The task:
Go through the data line by line. Copy each one holding the string "response".

Data in this exercise:
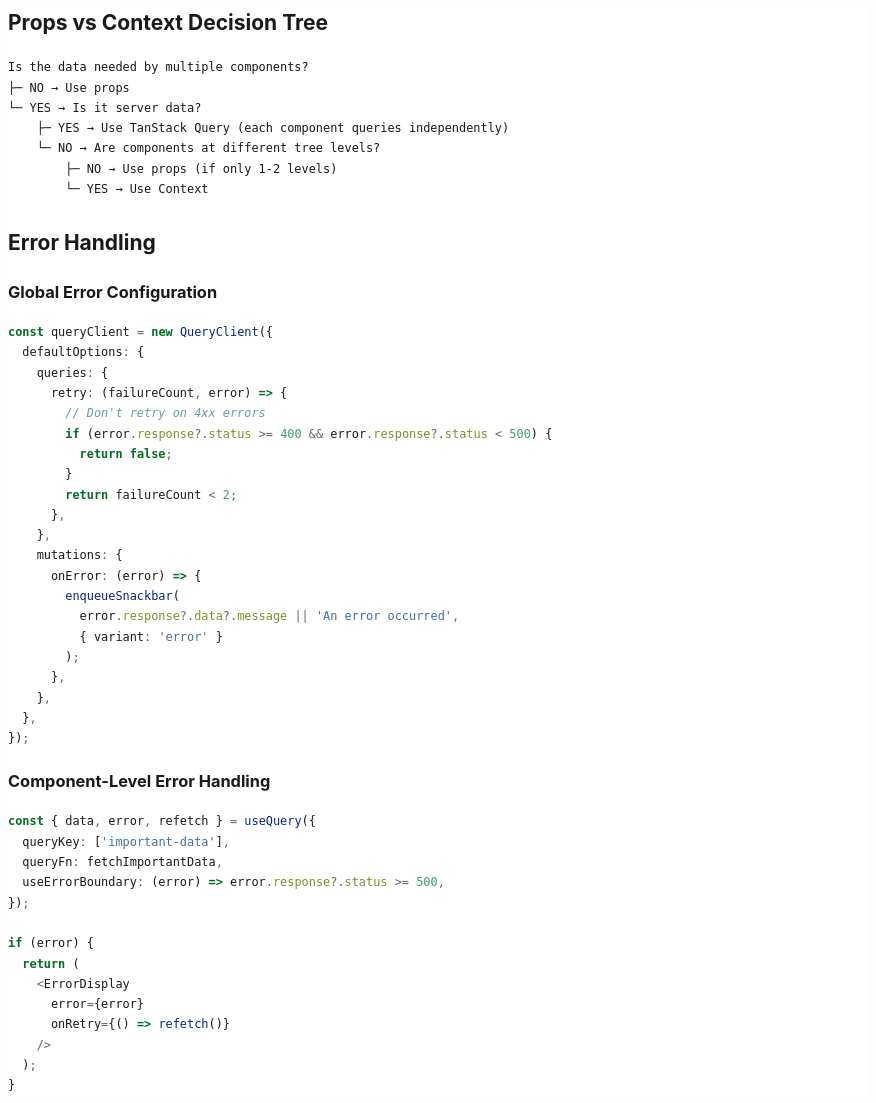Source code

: ## Props vs Context Decision Tree

```
Is the data needed by multiple components?
├─ NO → Use props
└─ YES → Is it server data?
    ├─ YES → Use TanStack Query (each component queries independently)
    └─ NO → Are components at different tree levels?
        ├─ NO → Use props (if only 1-2 levels)
        └─ YES → Use Context
```

## Error Handling

### Global Error Configuration

```typescript
const queryClient = new QueryClient({
  defaultOptions: {
    queries: {
      retry: (failureCount, error) => {
        // Don't retry on 4xx errors
        if (error.response?.status >= 400 && error.response?.status < 500) {
          return false;
        }
        return failureCount < 2;
      },
    },
    mutations: {
      onError: (error) => {
        enqueueSnackbar(
          error.response?.data?.message || 'An error occurred', 
          { variant: 'error' }
        );
      },
    },
  },
});
```

### Component-Level Error Handling

```typescript
const { data, error, refetch } = useQuery({
  queryKey: ['important-data'],
  queryFn: fetchImportantData,
  useErrorBoundary: (error) => error.response?.status >= 500,
});

if (error) {
  return (
    <ErrorDisplay 
      error={error}
      onRetry={() => refetch()}
    />
  );
}
```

Answer:
        if (error.response?.status >= 400 && error.response?.status < 500) {
          error.response?.data?.message || 'An error occurred', 
  useErrorBoundary: (error) => error.response?.status >= 500,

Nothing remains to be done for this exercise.